Unlike its etymological siblings “utopia” and “dystopia”, “topia” describes a more direct representation of a place without connotation or embellishment. Inspired by this concept, Southwick’s Topia presents the familiarity of the well-known resort city, Palm Springs, in an objective, yet distinctive light. Topia presents a series of large-scale canvas works that explore the mid-century and desert modern architecture of the iconic location of Palm Springs. The exhibition examines the city in relation to the continuously evolving desert landscape and the people who inhabit, build and maintain it. Two years in the making, Topia chronicles Southwick’s time in Palm Springs, depicting the push and pull between man-made and natural environments.
For the artist, Palm Springs has always embodied a sense of fascination and myth, seemingly defined by its ties to the film industry and the legacy of Old Hollywood. However, the city’s roots are much more ancient than its commonly associated heritage allows. The area has rich Native American history which has mostly faded away or been built over to make room for new real estate developments. Now, the most tangible links Palm Springs has to its past are its street names. Topia observes these more overlooked aspects of Palm Springs, reflecting on the invisible labour that has been crucial to its construction and maintenance. A purely observational and objective body of work, Topia studies the illusions created by these picture-perfect environments, shedding light on the unseen work that underpins the Palm Springs area and California as a whole.
To create these artworks, Southwick spent months documenting and living in Palm Springs, working with family-run landscape installation companies and construction crews to gain access to private homes. Topia is therefore imbued with a more personal dimension than any of Southwick’s previous bodies of work, which were created remotely and not from in person observation. First, the artist captures his vignettes in black and white photography. Working from an archive of images, Southwick paints his large works first and then creates smaller retrospective studies. The artist’s use of large canvases and his highly saturated colour palette is reminiscent of religious imagery, reflecting the frequent romanticisation of Palm Springs.

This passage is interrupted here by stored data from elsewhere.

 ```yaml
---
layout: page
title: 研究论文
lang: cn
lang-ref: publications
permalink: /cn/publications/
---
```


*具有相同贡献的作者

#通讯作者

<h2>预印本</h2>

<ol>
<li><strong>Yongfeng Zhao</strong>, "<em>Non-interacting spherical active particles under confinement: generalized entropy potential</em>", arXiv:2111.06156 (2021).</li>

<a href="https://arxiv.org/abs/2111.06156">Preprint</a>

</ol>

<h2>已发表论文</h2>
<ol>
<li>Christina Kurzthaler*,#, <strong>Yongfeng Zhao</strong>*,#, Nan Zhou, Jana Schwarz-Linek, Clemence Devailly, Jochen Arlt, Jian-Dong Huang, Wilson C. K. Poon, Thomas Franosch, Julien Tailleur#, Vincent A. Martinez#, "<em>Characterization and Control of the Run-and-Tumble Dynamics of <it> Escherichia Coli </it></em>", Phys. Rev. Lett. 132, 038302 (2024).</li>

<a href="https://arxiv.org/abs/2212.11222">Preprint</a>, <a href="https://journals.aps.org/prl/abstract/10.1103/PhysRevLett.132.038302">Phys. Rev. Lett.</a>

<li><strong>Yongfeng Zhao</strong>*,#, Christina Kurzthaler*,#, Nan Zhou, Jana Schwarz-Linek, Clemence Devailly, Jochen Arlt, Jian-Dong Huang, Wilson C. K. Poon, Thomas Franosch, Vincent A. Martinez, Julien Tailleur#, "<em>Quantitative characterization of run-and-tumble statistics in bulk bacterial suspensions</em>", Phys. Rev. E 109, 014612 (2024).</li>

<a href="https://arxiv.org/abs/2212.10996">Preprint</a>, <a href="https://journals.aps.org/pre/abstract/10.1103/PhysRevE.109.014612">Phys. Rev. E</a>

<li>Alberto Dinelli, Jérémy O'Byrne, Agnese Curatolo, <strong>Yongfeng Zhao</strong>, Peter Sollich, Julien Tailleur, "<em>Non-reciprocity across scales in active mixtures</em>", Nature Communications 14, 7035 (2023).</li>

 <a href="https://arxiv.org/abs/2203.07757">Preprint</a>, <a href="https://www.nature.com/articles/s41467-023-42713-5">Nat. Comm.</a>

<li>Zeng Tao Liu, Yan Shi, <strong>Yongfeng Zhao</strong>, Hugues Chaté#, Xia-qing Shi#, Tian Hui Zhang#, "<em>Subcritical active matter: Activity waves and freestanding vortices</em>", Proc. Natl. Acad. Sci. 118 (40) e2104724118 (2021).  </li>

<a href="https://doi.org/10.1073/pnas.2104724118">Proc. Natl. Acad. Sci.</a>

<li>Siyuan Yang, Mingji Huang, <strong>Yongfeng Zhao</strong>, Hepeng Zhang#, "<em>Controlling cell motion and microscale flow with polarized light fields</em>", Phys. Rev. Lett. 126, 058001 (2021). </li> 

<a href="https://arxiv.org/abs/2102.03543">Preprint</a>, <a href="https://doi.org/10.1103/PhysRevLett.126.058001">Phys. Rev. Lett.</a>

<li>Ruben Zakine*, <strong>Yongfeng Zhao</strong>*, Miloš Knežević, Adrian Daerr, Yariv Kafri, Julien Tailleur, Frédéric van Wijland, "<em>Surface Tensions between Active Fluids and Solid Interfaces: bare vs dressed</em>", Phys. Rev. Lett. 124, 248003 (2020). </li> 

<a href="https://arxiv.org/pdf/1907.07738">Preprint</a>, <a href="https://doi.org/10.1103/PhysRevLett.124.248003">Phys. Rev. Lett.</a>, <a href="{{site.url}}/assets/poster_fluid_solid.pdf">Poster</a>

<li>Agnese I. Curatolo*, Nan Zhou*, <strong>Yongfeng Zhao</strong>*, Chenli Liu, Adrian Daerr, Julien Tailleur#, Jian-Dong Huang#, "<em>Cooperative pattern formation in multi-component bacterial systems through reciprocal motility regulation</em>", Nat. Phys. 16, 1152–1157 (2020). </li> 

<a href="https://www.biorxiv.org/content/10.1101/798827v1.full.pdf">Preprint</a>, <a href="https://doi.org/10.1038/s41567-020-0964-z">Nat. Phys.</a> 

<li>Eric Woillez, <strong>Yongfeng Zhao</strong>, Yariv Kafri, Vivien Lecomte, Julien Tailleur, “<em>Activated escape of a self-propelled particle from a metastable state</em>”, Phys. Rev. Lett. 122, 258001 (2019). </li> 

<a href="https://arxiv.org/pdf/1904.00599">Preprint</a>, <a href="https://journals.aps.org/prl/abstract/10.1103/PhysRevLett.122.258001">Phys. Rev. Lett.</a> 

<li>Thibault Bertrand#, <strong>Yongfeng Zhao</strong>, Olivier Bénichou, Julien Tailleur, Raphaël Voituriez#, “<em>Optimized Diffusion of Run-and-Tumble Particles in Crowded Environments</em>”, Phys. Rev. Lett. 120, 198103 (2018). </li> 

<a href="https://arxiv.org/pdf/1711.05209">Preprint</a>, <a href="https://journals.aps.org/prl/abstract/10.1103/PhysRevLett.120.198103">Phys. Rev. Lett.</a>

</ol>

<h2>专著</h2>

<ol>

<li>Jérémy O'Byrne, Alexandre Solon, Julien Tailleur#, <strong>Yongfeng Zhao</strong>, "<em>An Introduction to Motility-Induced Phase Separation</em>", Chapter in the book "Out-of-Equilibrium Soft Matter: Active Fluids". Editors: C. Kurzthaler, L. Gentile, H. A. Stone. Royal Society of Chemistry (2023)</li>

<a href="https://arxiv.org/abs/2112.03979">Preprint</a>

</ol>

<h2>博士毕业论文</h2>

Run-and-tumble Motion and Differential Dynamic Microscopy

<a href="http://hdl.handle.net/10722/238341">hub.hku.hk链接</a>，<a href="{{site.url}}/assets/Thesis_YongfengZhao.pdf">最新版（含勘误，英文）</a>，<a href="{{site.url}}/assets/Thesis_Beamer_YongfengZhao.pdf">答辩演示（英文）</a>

Yet, Southwick’s artworks undercut any sense of idealisation. Unlike images from real estate brochures, his paintings are always occupied by people at work. In addition to mid-century architecture, landscapers, cleaners and labourers are the protagonists of Southwick’s artworks. For example, in Planting the Flag, two landscape workers plant a cactus in the soil outside the Dr. Franz Alexander House. The bent position of the figures, the angled stake and the title of the painting suggest militaristic undertones influenced by American Civil War imagery. However, Southwick upends the expectations of this type of nationalistic imagery, ironically transposing them onto the mundane task of planting a cactus.
In this sense, Topia is concerned by the gulf between perceptions and reality. The exhibition considers how these perfectly built environments, surrounded by seemingly natural greenery, are in fact heavily manufactured and cultivated. Topia appears to break the spell conjured by these flawless real estate developments, typified by those found in Palm Springs. Instead of hiding the behind-the-scenes aspects of this famous location, Southwick brings them to the fore, casting the people who are pruning every hedge, sweeping every patio and laying every brick in vivid colour.
229 x 208 cm
Planting The Flag
203 x 178 cm
Krisel House – Twin Palms
260 x 240 cm
Early workers on Rose
220 x 200 cm
N High road night study
87 x 67 cm
La Jolla mural
56 cm x 71 cm
Excerpt from U-Topia/ Dis-Topia, essay by Tim Barringer, Paul Mellon Prof. Art History, Yale
“The true subject of his Topia paintings is the labour taken to sustain the idyll, the skill and graft of the usually invisible figures in what (in a famous account of Gainsborough and Constable) the critic John Barrell called The Dark Side of the Landscape…The Topia series offers a revisionist intervention in the long history of landscape painting, utilizing bravura brushwork to reveal the paradoxes implicit in the genre since the Romans inaugurated it with their own foundational topia. Southwick’s Topia announces the arrival of a major talent, one prepared to insist that the defining genre of Anglo-American painting—the sublime landscape—must confront its own economic and ideological underpinnings at this moment of global reckoning.”